MWRI will host the inaugural summit and award the $1 million Magee Prize in Pittsburgh on Oct. 9-10, 2018.
PITTSBURGH, September 24, 2018 – Magee-Womens Research Institute (MWRI) – the nation’s largest independent research institute devoted exclusively to women’s health – will launch the inaugural Magee-Womens Research Summit on Oct. 9 and award the $1 million Magee Prize, which is funded by the Richard King Mellon Foundation.
From renowned researchers to the Rwandan health minister, the summit will convene leaders in reproductive biology, women’s health, precision medicine, public health and global health advocacy. These international experts, representing countries both in the developed and developing world, will share groundbreaking research in reproductive sciences, early human development and the impact of sex differences on human health and disease. The summit will culminate with expert crowdsourcing ideas on how to move women’s health to the forefront of medical research.
Summit Agenda and Program
Keynotes, spotlight talks, panel discussion and interactive breakout sessions will be organized within three wellness pillars: the origins of wellness and disease, sex differences beyond X and Y, and aging reimagined in the age of precision medicine. More information on the pillars can be found here.
“At MWRI, our vision is 9 to 90 so we are embarking on a robust research strategy toward the influence of the nine months of pregnancy on disease risk over the subsequent 90-plus years,” said Yoel Sadovsky, M.D., MWRI executive director. “We are launching this initiative at the inaugural Magee-Womens Research Summit next month.
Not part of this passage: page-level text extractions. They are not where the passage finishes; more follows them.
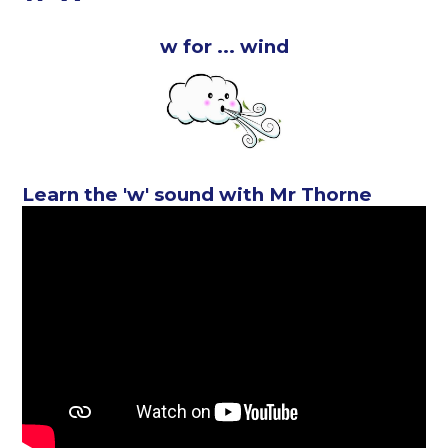
w for ... wind
Learn the 'w' sound with Mr Thorne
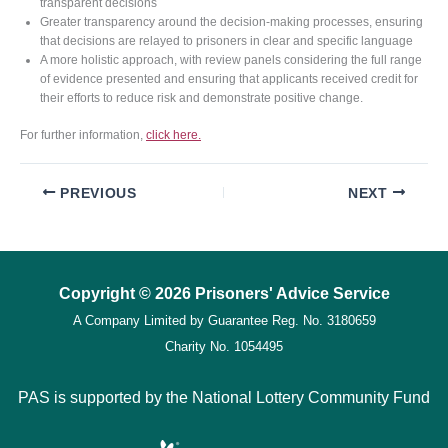
transparent decisions
Greater transparency around the decision-making processes, ensuring
that decisions are relayed to prisoners in clear and specific language
A more holistic approach, with review panels considering the full range
of evidence presented and ensuring that applicants received credit for
their efforts to reduce risk and demonstrate positive change.
For further information,
click here.
PREVIOUS
NEXT
Copyright © 2026 Prisoners' Advice Service
A Company Limited by Guarantee
Reg. No. 3180659
Charity No. 1054495
PAS is supported by the National Lottery Community Fund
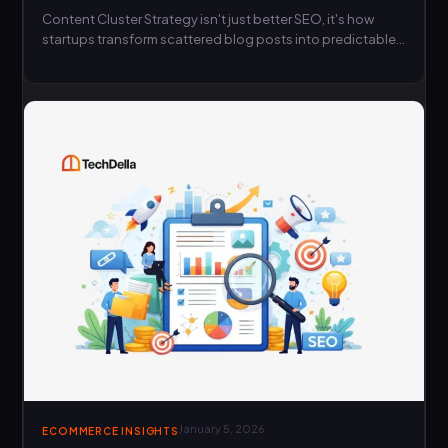
Content Cluster Strategy isn't just better SEO, it's how
startups transform scattered blog posts into predictable
growth engines…
January 5, 2026
ECOMMERCE INSIGHTS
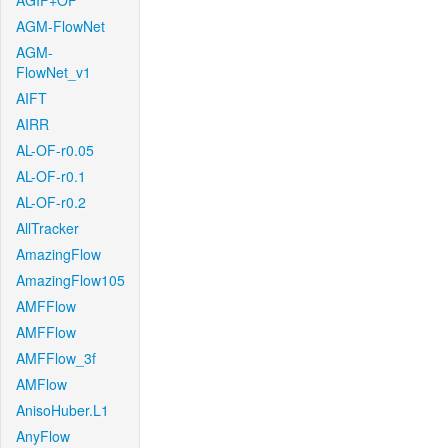
AGIF+OF
AGM-FlowNet
AGM-
FlowNet_v1
AIFT
AIRR
AL-OF-r0.05
AL-OF-r0.1
AL-OF-r0.2
AllTracker
AmazingFlow
AmazingFlow105
AMFFlow
AMFFlow
AMFFlow_3f
AMFlow
AnisoHuber.L1
AnyFlow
The nine months of pregnancy represent a key part of the human lifespan that hasn’t been extensively studied, yet research shows that biological, medical, nutritional, environmental and social determinants of health coalesce during this period, programming both mom and baby for a course after birth that shapes life expectancy, wellness and disease risk for a lifetime.”
Panel discussions will address advances in revolutionizing fertility, the influences of the preconception and pregnancy periods on the health and life changes of the next generation, and accelerating medical discoveries to reach patient populations. Three advocacy breakout sessions will include patients’ perspectives on infant and maternal mortality, the opioid epidemic and its impact on mothers and infants, and the critical importance of creating a lasting movement that ushers women’s health to the forefront of international attention.
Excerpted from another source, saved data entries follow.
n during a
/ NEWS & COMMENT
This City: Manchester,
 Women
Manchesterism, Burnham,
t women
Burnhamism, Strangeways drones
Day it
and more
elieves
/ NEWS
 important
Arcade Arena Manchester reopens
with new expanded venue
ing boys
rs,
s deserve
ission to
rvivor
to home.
The $1 million Magee Prize will be awarded Oct. 9 during the summit’s Magee Prize Dinner by breast cancer survivor and former CBS News chief foreign affairs correspondent Lara Logan. The prize will spur the development of breakthrough reproductive sciences and women’s health research from international teams of scientists that may not fit a traditional National Institutes of Health funding model.
“Most medical prizes are awarded after a discovery or achievement has been made,” said Carrie Coghill, MWRI board chair. “The Magee Prize was designed to accelerate discovery – by funding a big idea supported by a global, collaborative research team that will deliver the best possible outcome of a high-risk, high-reward medical innovation. This bold initiative has the potential to change the course of women’s health and, in turn, humankind.”
The summit’s opening keynote will be delivered by one of the world’s foremost biotech pioneers, Leroy Hood, M.D., who is known for building the scientific tools to enable precision medicine advancement. His keynote, “21st Century Medicine: Exploring New Frontiers in Women’s Health,” will focus on proactive approaches to improving wellness for the individual; creating medicine that is predictive, preventive, personalized and participatory; and reversing rising cost trends. Other notable talks include:
- Subra Suresh, president and distinguished professor, Nanyang Technological University, Singapore: Opportunities for Biomedical Research and Healthcare at the Intersections of Engineering, Sciences and Medicine
- Marcia Stefanick, professor of medicine, Stanford University School of Medicine: Why Sex & Gender Matter in the Precision Health of Women
- Ralph Snyderman, James B. Duke Professor of Medicine and chancellor emeritus, Duke University School of Medicine: Personalized Health Care: From Theory to Practice
- Dennis Lo, director of the Li Ka Shing Institute of Health Sciences, Hong Kong: Pushing Forward the Diagnostic Applications and Biological Understanding of Circulating Nucleic Acids
The Magee-Womens Research Summit will also serve as the launchpad for the Magee-Womens STEM Initiative. The goal of the STEM initiative is to engage students to study and help solve health issues affecting women and babies in their communities.